From 1933 to 1934, Gareth was employed as a journalist and reporter to the Welsh newspaper, the Western Mail. Not only in his articles did he write about Russia, Germany, Ireland and unemployment, but he wrote about the craftsmen of rural Wales in the 1930's; trades that have been largely lost to posterity. His articles are a delight to read and after his death many were incorporated in a small book entitled In Search of News, the proceeds of which went towards a Travelling Scholarship. Today this scholarship is still being awarded to graduates of the University of Wales.

In October 1934, Gareth left Britain on a 'Round the World Fact Finding Tour'. He spent three months in the United States and during the time there he visited Wales, Wisconsin where he had the privilege of interviewing Frank Lloyd Wright. But Gareth's main reason for the tour was to visit the Far East, this area being an enigma to the western world. Gareth intended to investigate the Japanese designs of expansion in the Far East and in particular with relation to northern China and Manchukuo. Five or six weeks were spent in Japan where he interviewed a number of Japanese politicians who were influencing world events. Previous to arriving in China he visited many countries in the Far East including the Philippines, Dutch East Indies, Singapore, Siam, French Indo-China and Hong Kong before he reached Beijing and in each place he called on the Japanese Consuls. He enquired from the ex-patriots their views on the current political situation in relation to Japan's intentions. On arrival in Beijing, Gareth received from Baron von Plessen an invitation to attend the meeting of the Mongol Princes and to meet the pro-Japanese Prince Teh Wang. The baron returned to Beijing leaving Gareth in the company of a German, Dr. Herbert Müller to travel in Inner Mongolia believing it to be free of bandits. They ventured into territory that had been had infiltrated by Japanese a few days earlier and where the pair found troops were massing. They were apprehended by the Japanese military for some hours, but when released they were informed that there were three ways back to the Chinese town of Kalgan, one of which was safe. Taking this route on the following day they were captured by bandits and held for ransom for 100,000 Mexican dollars. The German was released within two days, but after 16 days in captivity, the bandits, disbanded Chinese soldiers whose families may have been held to ransom by the Japanese murdered Gareth.

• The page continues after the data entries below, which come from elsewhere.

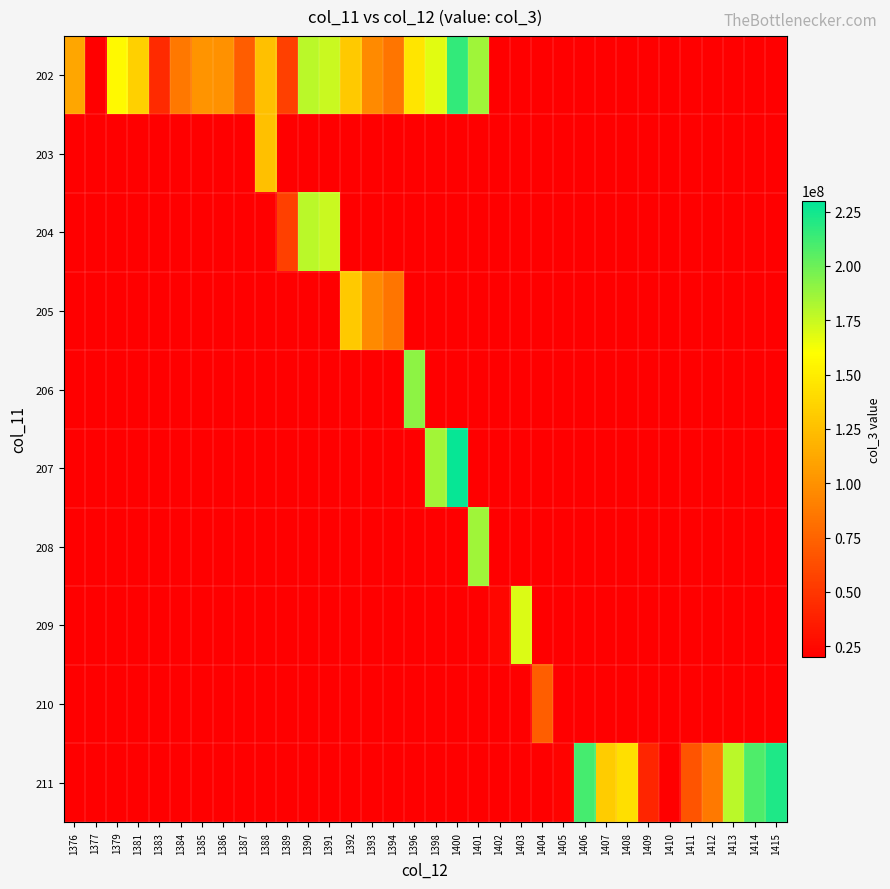

Reading right to left, what are all the values shown in this chart?

202: 1415=20000000	1414=20000000	1413=20000000	1412=20000000	1411=20000000	1410=20000000	1409=20000000	1408=20000000	1407=20000000	1406=20000000	1405=20000000	1404=20000000	1403=20000000	1402=20000000	1401=186232480	1400=215588464	1398=168093384	1396=145781192	1394=84623176	1393=95662952	1392=130286744	1391=174952448	1390=178484480	1389=56026152	1388=125701736	1387=71549520	1386=100209760	1385=101781856	1384=86188056	1383=43167656	1381=134206384	1379=156493912	1377=18700304	1376=111105400
203: 1415=20000000	1414=20000000	1413=20000000	1412=20000000	1411=20000000	1410=20000000	1409=20000000	1408=20000000	1407=20000000	1406=20000000	1405=20000000	1404=20000000	1403=20000000	1402=20000000	1401=20000000	1400=20000000	1398=20000000	1396=20000000	1394=20000000	1393=20000000	1392=20000000	1391=20000000	1390=20000000	1389=20000000	1388=125701736	1387=20000000	1386=20000000	1385=20000000	1384=20000000	1383=20000000	1381=20000000	1379=20000000	1377=20000000	1376=20000000
204: 1415=20000000	1414=20000000	1413=20000000	1412=20000000	1411=20000000	1410=20000000	1409=20000000	1408=20000000	1407=20000000	1406=20000000	1405=20000000	1404=20000000	1403=20000000	1402=20000000	1401=20000000	1400=20000000	1398=20000000	1396=20000000	1394=20000000	1393=20000000	1392=20000000	1391=174952448	1390=178484480	1389=56026152	1388=20000000	1387=20000000	1386=20000000	1385=20000000	1384=20000000	1383=20000000	1381=20000000	1379=20000000	1377=20000000	1376=20000000
205: 1415=20000000	1414=20000000	1413=20000000	1412=20000000	1411=20000000	1410=20000000	1409=20000000	1408=20000000	1407=20000000	1406=20000000	1405=20000000	1404=20000000	1403=20000000	1402=20000000	1401=20000000	1400=20000000	1398=20000000	1396=20000000	1394=84623176	1393=95662952	1392=130286744	1391=20000000	1390=20000000	1389=20000000	1388=20000000	1387=20000000	1386=20000000	1385=20000000	1384=20000000	1383=20000000	1381=20000000	1379=20000000	1377=20000000	1376=20000000
206: 1415=20000000	1414=20000000	1413=20000000	1412=20000000	1411=20000000	1410=20000000	1409=20000000	1408=20000000	1407=20000000	1406=20000000	1405=20000000	1404=20000000	1403=20000000	1402=20000000	1401=20000000	1400=20000000	1398=20000000	1396=191264568	1394=20000000	1393=20000000	1392=20000000	1391=20000000	1390=20000000	1389=20000000	1388=20000000	1387=20000000	1386=20000000	1385=20000000	1384=20000000	1383=20000000	1381=20000000	1379=20000000	1377=20000000	1376=20000000
207: 1415=20000000	1414=20000000	1413=20000000	1412=20000000	1411=20000000	1410=20000000	1409=20000000	1408=20000000	1407=20000000	1406=20000000	1405=20000000	1404=20000000	1403=20000000	1402=20000000	1401=20000000	1400=228348640	1398=185096112	1396=20000000	1394=20000000	1393=20000000	1392=20000000	1391=20000000	1390=20000000	1389=20000000	1388=20000000	1387=20000000	1386=20000000	1385=20000000	1384=20000000	1383=20000000	1381=20000000	1379=20000000	1377=20000000	1376=20000000
208: 1415=20000000	1414=20000000	1413=20000000	1412=20000000	1411=20000000	1410=20000000	1409=20000000	1408=20000000	1407=20000000	1406=20000000	1405=20000000	1404=20000000	1403=20000000	1402=20000000	1401=186232480	1400=20000000	1398=20000000	1396=20000000	1394=20000000	1393=20000000	1392=20000000	1391=20000000	1390=20000000	1389=20000000	1388=20000000	1387=20000000	1386=20000000	1385=20000000	1384=20000000	1383=20000000	1381=20000000	1379=20000000	1377=20000000	1376=20000000
209: 1415=20000000	1414=20000000	1413=20000000	1412=20000000	1411=20000000	1410=20000000	1409=20000000	1408=20000000	1407=20000000	1406=20000000	1405=20000000	1404=20000000	1403=169355672	1402=23734576	1401=20000000	1400=20000000	1398=20000000	1396=20000000	1394=20000000	1393=20000000	1392=20000000	1391=20000000	1390=20000000	1389=20000000	1388=20000000	1387=20000000	1386=20000000	1385=20000000	1384=20000000	1383=20000000	1381=20000000	1379=20000000	1377=20000000	1376=20000000
210: 1415=20000000	1414=20000000	1413=20000000	1412=20000000	1411=20000000	1410=20000000	1409=20000000	1408=20000000	1407=20000000	1406=20000000	1405=20000000	1404=72378568	1403=20000000	1402=20000000	1401=20000000	1400=20000000	1398=20000000	1396=20000000	1394=20000000	1393=20000000	1392=20000000	1391=20000000	1390=20000000	1389=20000000	1388=20000000	1387=20000000	1386=20000000	1385=20000000	1384=20000000	1383=20000000	1381=20000000	1379=20000000	1377=20000000	1376=20000000
211: 1415=221594384	1414=208224968	1413=178827288	1412=86608752	1411=66011984	1410=20728800	1409=40815224	1408=142705680	1407=131795104	1406=210641928	1405=22314472	1404=20000000	1403=20000000	1402=20000000	1401=20000000	1400=20000000	1398=20000000	1396=20000000	1394=20000000	1393=20000000	1392=20000000	1391=20000000	1390=20000000	1389=20000000	1388=20000000	1387=20000000	1386=20000000	1385=20000000	1384=20000000	1383=20000000	1381=20000000	1379=20000000	1377=20000000	1376=20000000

Gareth Jones' death on the eve of his thirtieth birthday was a tragic loss not only to his family but to the world and society as a whole. He had revealed to the world the terrible famine in the Soviet Union and Ukraine; he predicted the Second World War in Europe would breakout following the Danzig Corridor dispute and the designs of territorial expansion by the Japanese would bring about a conflagration in the Far East.

To quote David Lloyd George: "Mr. Gareth Jones knew too much."